Further explanation: due to the way parity works, a flip bit will always flip its 3 corresponding parities. Therefore, all permutations of sudoku boards that have the same parity can be solved with the same bit-flip win pattern. The "solve" function gives an answer to the problem: "Assuming that you can only execute a flip bit, starting at the cell at (x, y), what is the minimum number of bit flip to get the board allowed." All sudoku tips with the same parities will give the same answer. The search algorithm considers many permutations of the boards. He begins to change them from above, counts how many bits turned him over, and then asks the βsolveβ function to find out how much more is needed. If "solve" is already called with the same values ββ(x, y) and with the same parities, we can simply return the cache result.

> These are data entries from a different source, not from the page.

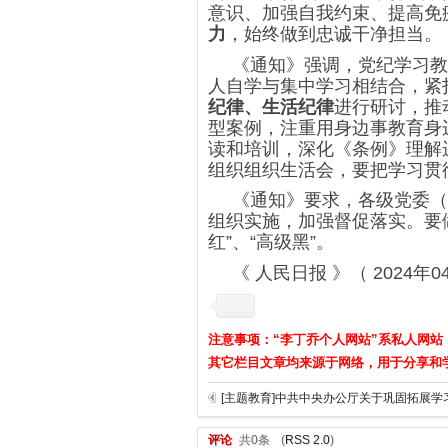
意识、加强自我约束、提高免
力
，始终做到忠诚干净担当。
《通知》强调，党纪学习教
人自学与集中学习相结合，紧
纪律、生活纪律
进行研讨，推
型案例，注重用身边事教育身
读和培训，深化《条例》理解
组织组织生活会，要把学习贯
《通知》要求，各级党委（
组织实施，加强督促落实。要
红”、“高级黑”。
《 人民日报 》（ 2024年04
注意事项：“李丁乔个人网站”系私人网站
其它栏目文章均来源于网络，用于分享和
评论
共0条
(
RSS 2.0
)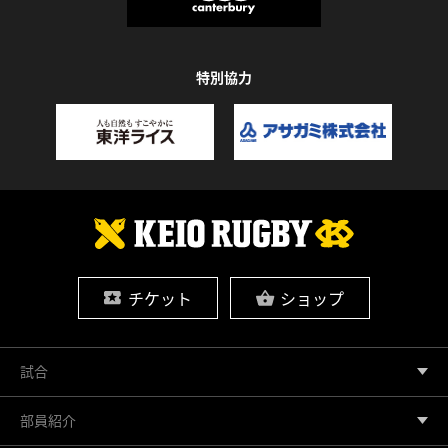
特別協力
チケット
ショップ
試合
部員紹介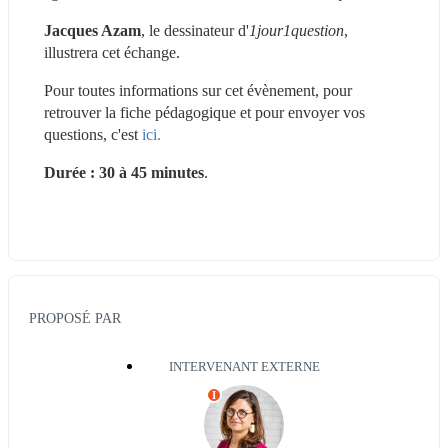
Jacques Azam
, le dessinateur d'
1jour1question
, 
illustrera cet échange.
Pour toutes informations sur cet évènement, pour 
retrouver la fiche pédagogique et pour envoyer vos 
questions, c'est 
ici.
Durée : 30 à 45 minutes
.
PROPOSÉ PAR
INTERVENANT EXTERNE
I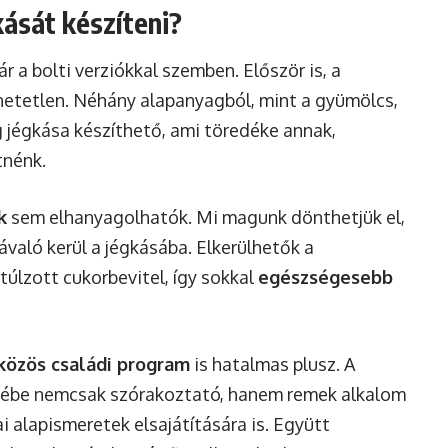
ását készíteni?
r a bolti verziókkal szemben. Először is, a
etetlen. Néhány alapanyagból, mint a gyümölcs,
g jégkása készíthető, ami töredéke annak,
tnénk.
k
sem elhanyagolhatók. Mi magunk dönthetjük el,
aló kerül a jégkásába. Elkerülhetők a
úlzott cukorbevitel, így sokkal
egészségesebb
közös családi program
is hatalmas plusz. A
sébe nemcsak szórakoztató, hanem remek alkalom
ai alapismeretek elsajátítására is. Együtt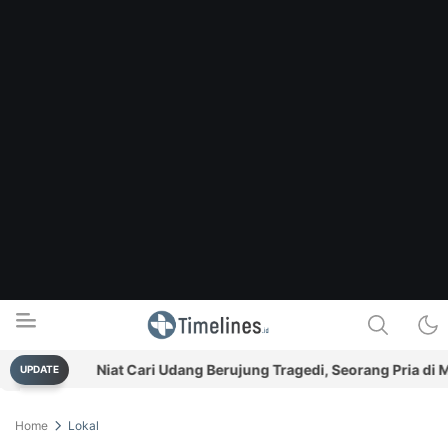
an
Niat Cari Udang Berujung Tragedi, Seorang Pria di Man
UPDATE
Timelines.id
Media Literasi, Sejarah & Budaya
Home
Lokal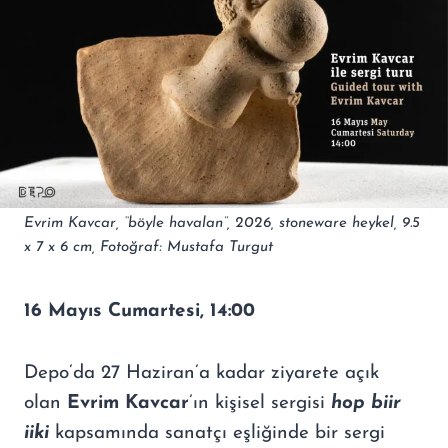
Evrim Kavcar, ‘‘böyle havalan’’, 2026, stoneware heykel, 9.5
x 7 x 6 cm, Fotoğraf: Mustafa Turgut
16 Mayıs Cumartesi, 14:00
Depo’da 27 Haziran’a kadar ziyarete açık
olan
Evrim Kavcar
’ın kişisel sergisi
hop biir
iiki
kapsamında sanatçı eşliğinde bir sergi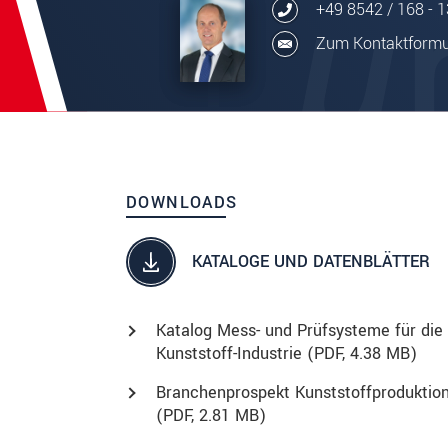
+49 8542 / 168 - 
Zum Kontaktformu
DOWNLOADS
KATALOGE UND DATENBLÄTTER
Katalog Mess- und Prüfsysteme für die
Kunststoff-Industrie (
PDF
, 4.38 MB)
Branchenprospekt Kunststoffproduktio
(
PDF
, 2.81 MB)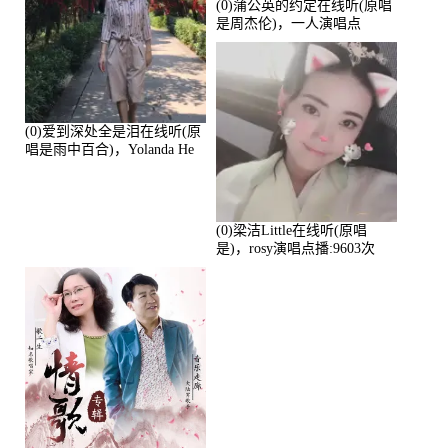
(0)蒲公英的约定在线听(原唱
是周杰伦)，一人演唱点
播:10765次
(0)爱到深处全是泪在线听(原
唱是雨中百合)，Yolanda He
演唱点播:11101次
(0)梁洁Little在线听(原唱
是)，rosy演唱点播:9603次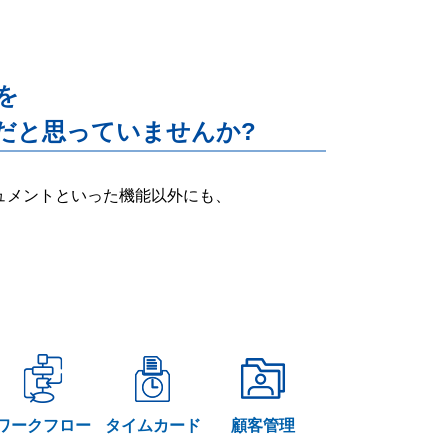
能を
だと思っていませんか?
ー・ドキュメントといった機能以外にも、
ワークフロー
タイムカード
顧客管理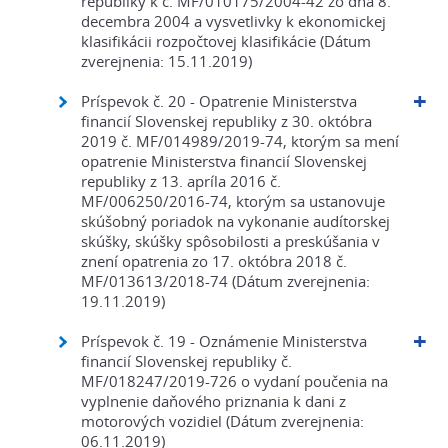
republiky k č. MF/010175/2004-42 zo dňa 8.
decembra 2004 a vysvetlivky k ekonomickej
klasifikácii rozpočtovej klasifikácie (Dátum
zverejnenia: 15.11.2019)
Príspevok č. 20 - Opatrenie Ministerstva
financií Slovenskej republiky z 30. októbra
2019 č. MF/014989/2019-74, ktorým sa mení
opatrenie Ministerstva financií Slovenskej
republiky z 13. apríla 2016 č.
MF/006250/2016-74, ktorým sa ustanovuje
skúšobný poriadok na vykonanie audítorskej
skúšky, skúšky spôsobilosti a preskúšania v
znení opatrenia zo 17. októbra 2018 č.
MF/013613/2018-74 (Dátum zverejnenia:
19.11.2019)
Príspevok č. 19 - Oznámenie Ministerstva
financií Slovenskej republiky č.
MF/018247/2019-726 o vydaní poučenia na
vyplnenie daňového priznania k dani z
motorových vozidiel (Dátum zverejnenia:
06.11.2019)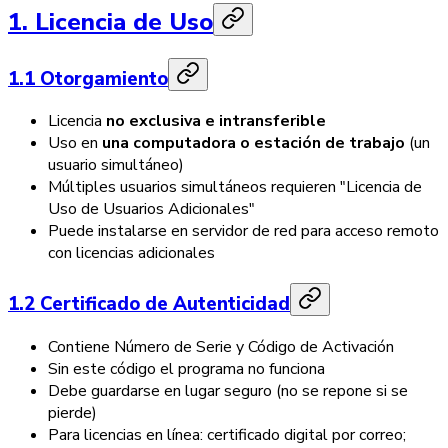
1. Licencia de Uso
1.1 Otorgamiento
Licencia
no exclusiva e intransferible
Uso en
una computadora o estación de trabajo
(un
usuario simultáneo)
Múltiples usuarios simultáneos requieren "Licencia de
Uso de Usuarios Adicionales"
Puede instalarse en servidor de red para acceso remoto
con licencias adicionales
1.2 Certificado de Autenticidad
Contiene Número de Serie y Código de Activación
Sin este código el programa no funciona
Debe guardarse en lugar seguro (no se repone si se
pierde)
Para licencias en línea: certificado digital por correo;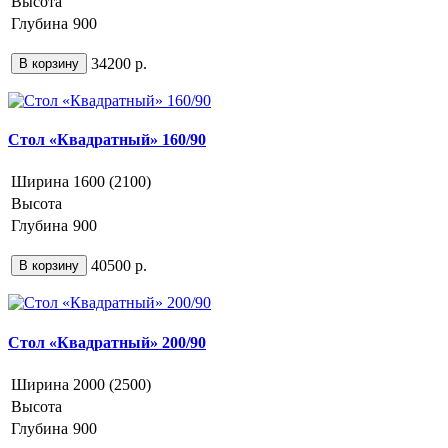
Высота
Глубина
900
34200 р.
В корзину
Стол «Квадратный» 160/90
Ширина
1600 (2100)
Высота
Глубина
900
40500 р.
В корзину
Стол «Квадратный» 200/90
Ширина
2000 (2500)
Высота
Глубина
900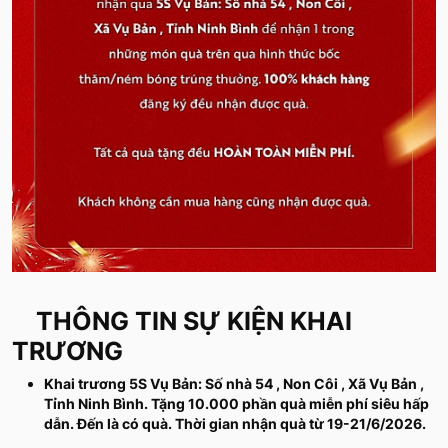
THÔNG TIN SỰ KIỆN KHAI
TRƯƠNG
Khai trương 5S Vụ Bản: Số nhà 54 , Non Côi , Xã Vụ Bản ,
Tỉnh Ninh Bình. Tặng 10.000 phần quà miễn phí siêu hấp
dẫn. Đến là có quà. Thời gian nhận quà từ 19-21/6/2026.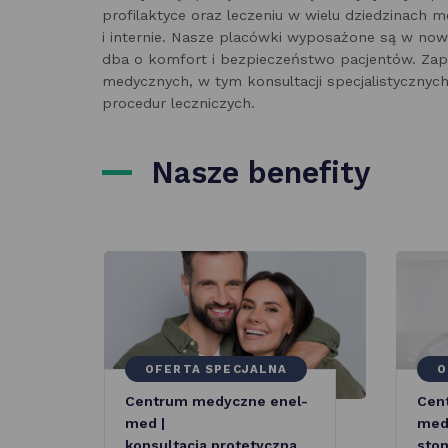
profilaktyce oraz leczeniu w wielu dziedzinach m
i internie. Nasze placówki wyposażone są w no
dba o komfort i bezpieczeństwo pacjentów. Zap
medycznych, w tym konsultacji specjalistyczny
procedur leczniczych.
Nasze benefity
OFERTA SPECJALNA
O
Centrum medyczne enel-
Cen
med |
med 
konsultacja protetyczna
stom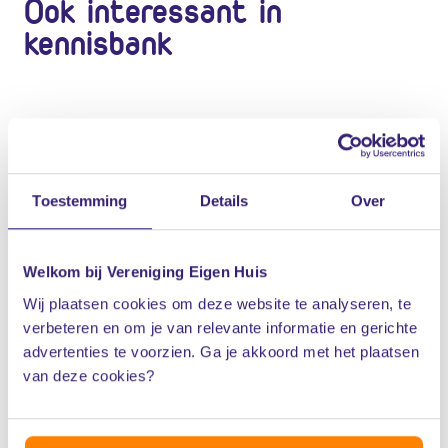
Ook interessant in
kennisbank
Heb ik recht op
hypotheekrenteaftrek voor
Toestemming
Details
Over
twee huizen?
Welkom bij Vereniging Eigen Huis
Ben ik verplicht de overwaarde
Wij plaatsen cookies om deze website te analyseren, te
uit mijn oude woning weer te
verbeteren en om je van relevante informatie en gerichte
advertenties te voorzien. Ga je akkoord met het plaatsen
investeren in mijn nieuwe huis?
van deze cookies?
Hoe werkt een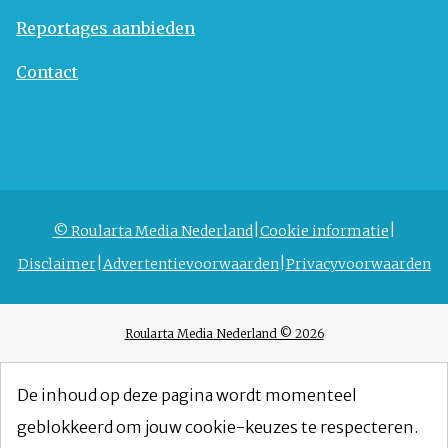
Reportages aanbieden
Contact
© Roularta Media Nederland
Cookie informatie
Disclaimer
Advertentievoorwaarden
Privacyvoorwaarden
Roularta Media Nederland © 2026
De inhoud op deze pagina wordt momenteel
geblokkeerd om jouw cookie-keuzes te respecteren.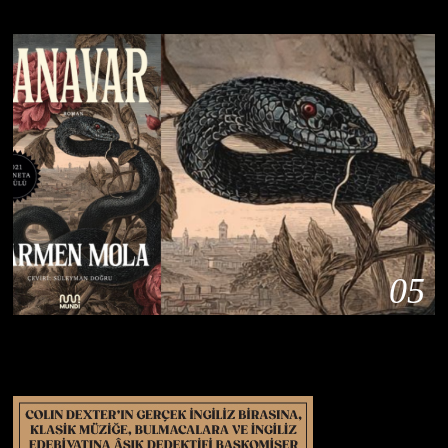
05
Planeta Ödüllü Polisiye Roman ‘Canavar’ Raflarda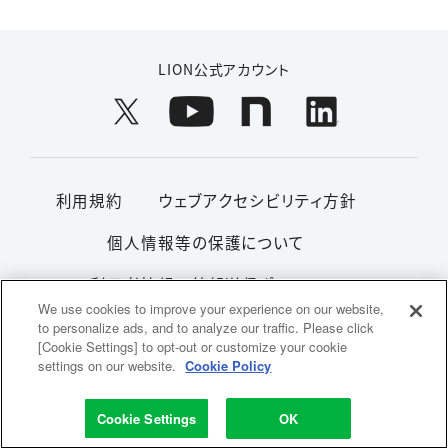
LION公式アカウント
利用規約
ウェブアクセシビリティ方針
個人情報等の保護について
利用者情報の外部送信ポリシー
We use cookies to improve your experience on our website,
ソーシャルメディアポリシー
サイトマップ
to personalize ads, and to analyze our traffic. Please click
[Cookie Settings] to opt-out or customize your cookie
settings on our website.
Cookie Policy
Copyright© 1996-2026 Lion Corporation. All rights
reserved.
Cookie Settings
OK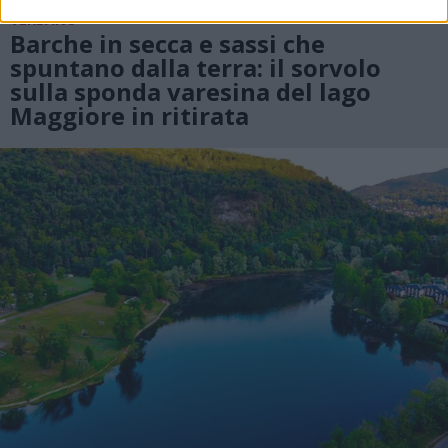
VERBANO
Barche in secca e sassi che
spuntano dalla terra: il sorvolo
sulla sponda varesina del lago
Maggiore in ritirata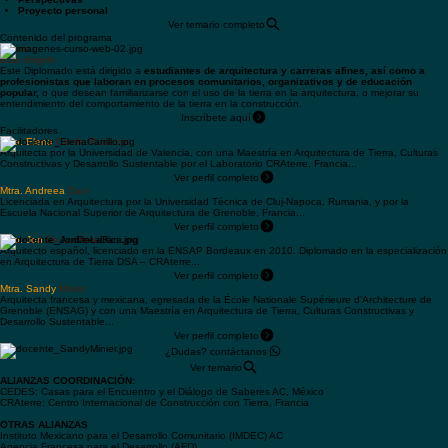
conocimientos previos.
-Abriremos espacios de reflexión y de recuperación metodológica que nos llevarán a teorizar
desde nuestras propias prácticas, valorando la inteligencia colectiva.
Arquitectura de tierra en el mundo
Técnicas y sistemas constructivos
Aplicación práctica
Perspectivas
Proyecto personal
Ver temario completo
Contenido del programa
A quién
está dirigido
Este Diplomado está dirigido a
estudiantes de arquitectura y carreras afines, así como a
profesionistas que laboran en procesos comunitarios, organizativos y de educación
popular,
o que desean familiarizarse con el uso de la tierra en la arquitectura, o mejorar su
entendimiento del comportamiento de la tierra en la construcción.
Inscríbete aquí
Facilitadores
Mtra. Elena
Carrillo Palacios
Arquitecta por la Universidad de Valencia, con una Maestría en Arquitectura de Tierra, Culturas
Constructivas y Desarrollo Sustentable por el Laboratorio CRAterre, Francia...
Ver perfil completo
Mtra. Andreea
Dani
Licenciada en Arquitectura por la Universidad Técnica de Cluj-Napoca, Rumania, y por la
Escuela Nacional Superior de Arquitectura de Grenoble, Francia...
Ver perfil completo
Mtro. Jon
De La Rica
Arquitecto español, licenciado en la ENSAP Bordeaux en 2010. Diplomado en la especialización
en Arquitectura de Tierra DSA – CRAterre...
Ver perfil completo
Mtra. Sandy
Minier
Arquitecta francesa y mexicana, egresada de la École Nationale Supérieure d'Architecture de
Grenoble (ENSAG) y con una Maestría en Arquitectura de Tierra, Culturas Constructivas y
Desarrollo Sustentable...
Ver perfil completo
¿Dudas? contáctanos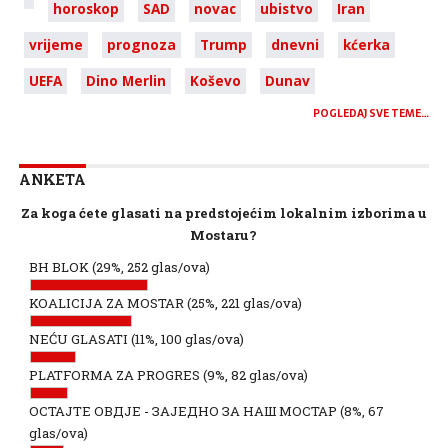
horoskop
SAD
novac
ubistvo
Iran
vrijeme
prognoza
Trump
dnevni
kćerka
UEFA
Dino Merlin
Koševo
Dunav
POGLEDAJ SVE TEME…
ANKETA
Za koga ćete glasati na predstojećim lokalnim izborima u
Mostaru?
BH BLOK
(29%, 252 glas/ova)
KOALICIJA ZA MOSTAR
(25%, 221 glas/ova)
NEĆU GLASATI
(11%, 100 glas/ova)
PLATFORMA ZA PROGRES
(9%, 82 glas/ova)
ОСТАЈТЕ ОВДЈЕ - ЗАЈЕДНО ЗА НАШ МОСТАР
(8%, 67
glas/ova)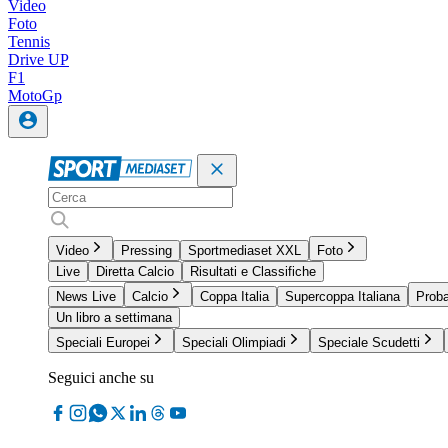
Video
Foto
Tennis
Drive UP
F1
MotoGp
Video
Pressing
Sportmediaset XXL
Foto
Live
Diretta Calcio
Risultati e Classifiche
News Live
Calcio
Coppa Italia
Supercoppa Italiana
Proba
Un libro a settimana
Speciali Europei
Speciali Olimpiadi
Speciale Scudetti
Seguici anche su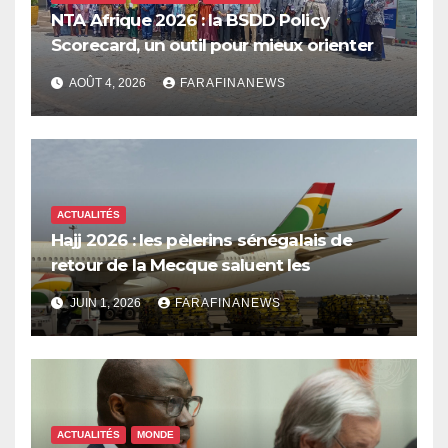
NTA Afrique 2026 : la BSDD Policy
Scorecard, un outil pour mieux orienter
les dépenses publiques
AOÛT 4, 2026
FARAFINANEWS
ACTUALITÉS
Hajj 2026 : les pèlerins sénégalais de
retour de la Mecque saluent les
innovations d’Air Sénégal SA
JUIN 1, 2026
FARAFINANEWS
ACTUALITÉS
MONDE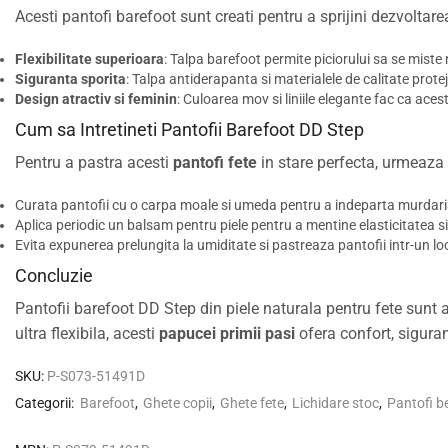
Acesti pantofi barefoot sunt creati pentru a sprijini dezvoltar
Flexibilitate superioara
: Talpa barefoot permite piciorului sa se mist
Siguranta sporita
: Talpa antiderapanta si materialele de calitate proteje
Design atractiv si feminin
: Culoarea mov si liniile elegante fac ca acest
Cum sa Intretineti Pantofii Barefoot DD Step
Pentru a pastra acesti
pantofi fete
in stare perfecta, urmeaza 
Curata pantofii cu o carpa moale si umeda pentru a indeparta murdaria
Aplica periodic un balsam pentru piele pentru a mentine elasticitatea si
Evita expunerea prelungita la umiditate si pastreaza pantofii intr-un loc 
Concluzie
Pantofii barefoot DD Step din piele naturala pentru fete sunt a
ultra flexibila, acesti
papucei primii pasi
ofera confort, siguran
SKU:
P-S073-51491D
Categorii:
Barefoot
,
Ghete copii
,
Ghete fete
,
Lichidare stoc
,
Pantofi be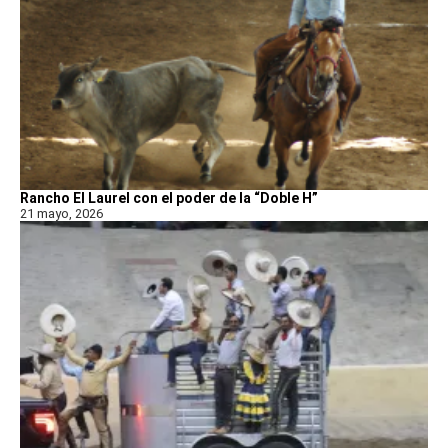
Rancho El Laurel con el poder de la “Doble H”
21 mayo, 2026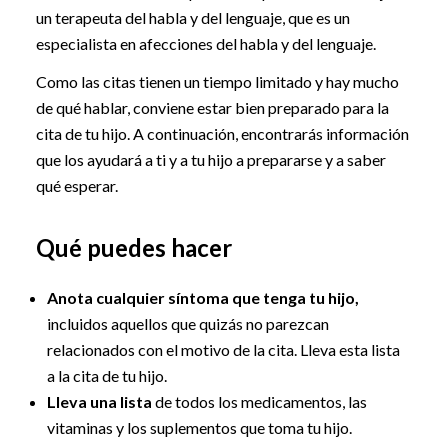
un terapeuta del habla y del lenguaje, que es un
especialista en afecciones del habla y del lenguaje.
Como las citas tienen un tiempo limitado y hay mucho
de qué hablar, conviene estar bien preparado para la
cita de tu hijo. A continuación, encontrarás información
que los ayudará a ti y a tu hijo a prepararse y a saber
qué esperar.
Qué puedes hacer
Anota cualquier síntoma que tenga tu hijo,
incluidos aquellos que quizás no parezcan
relacionados con el motivo de la cita. Lleva esta lista
a la cita de tu hijo.
Lleva una lista
de todos los medicamentos, las
vitaminas y los suplementos que toma tu hijo.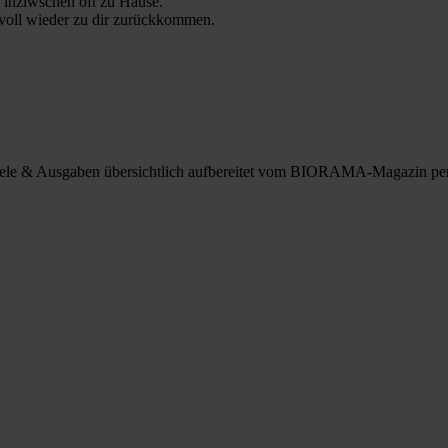
 inziwschen oft zu Hause.
 voll wieder zu dir zurückkommen.
spiele & Ausgaben übersichtlich aufbereitet vom BIORAMA-Magazin pe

The confusing part is the code that actually performs the search and update:
/* Try setting the cell to 1. */ ref = !A[r][c] + solve(r, c + 1, mc ^ 1 << c, mb ^ 1 << c / 3, !p); /* Try setting the cell to 0. */ ref = min(ref, A[r][c] + solve(r, c + 1, mc, mb, p));
It could be more clearly displayed as:
bool areWeFlipping = A[r][c] == 1; int nAdditionalFlipsIfCellIs0 = (areWeFlipping ? 1 : 0) + solve(r, c + 1, mc, mb, p); // Continue the search areWeFlipping = A[r][c] == 0; // At the start, we assume the sudoku board is all zeroes, and therefore the column parity is all even. With each additional cell, we update the column parity with the value of tha cell. In this case, we assume it to be 1. int newMc = mc ^ (1 << c); // Update the parity of column c. ^ (1 << c) means "flip the bit denoting the parity of column c" int newMb = mb ^ (1 << (c / 3)); // Update the parity of 'active' box (c/3) (ie, if we're in column 5, we're in box 1) int newP = p ^ 1; // Update the current row parity int nAdditionalFlipsIfCellIs1 = (areWeFlipping ? 1 : 0) + solve(r, c + 1, newMc, newMb, newP); // Continue the search ref = min( nAdditionalFlipsIfCellIs0, nAdditionalFlipsIfCellIs1 );
Personally, I would implement the two sides of the search as βflipβ and βdo not flipβ. This makes the algorithm more understandable, conceptually. This would make the second paragraph a chapter: βFirst, depth means that we first try not to flip any bits, and then flip the last, then the second-last, then the last, and the second-last, etc.β In addition, before we start the search, we need to pre-calculate the values ββof "mc", "mb" and "p" for our board, instead of passing 0.
int nAdditionalFlipsIfDontFlip = 0 + solve(r, c + 1, mc, mb, p); int newMc = mc ^ (1 << c); int newMb = mb ^ (1 << (c / 3)); int newP = p ^ 1; int nAdditionalFlipsIfFlip = 1 + solve(r, c + 1, newMc, newMb, newP); ref = min( nAdditionalFlipsIfDontFlip, nAdditionalFlipsIfFlip );
However, this change does not affect performance.
UPDATE
The most amazing thing is that the key to algorithmic speed is that the memoization array ends up quite rare. At each depth level, there are usually 512 (sometimes 256 or 128) states (out of 8192). Moreover, it is always one state per column. Brown and ordinary parities don't seem to matter! Omitting them from the memoization array improves performance by another 30 times. But can we prove that this is always true?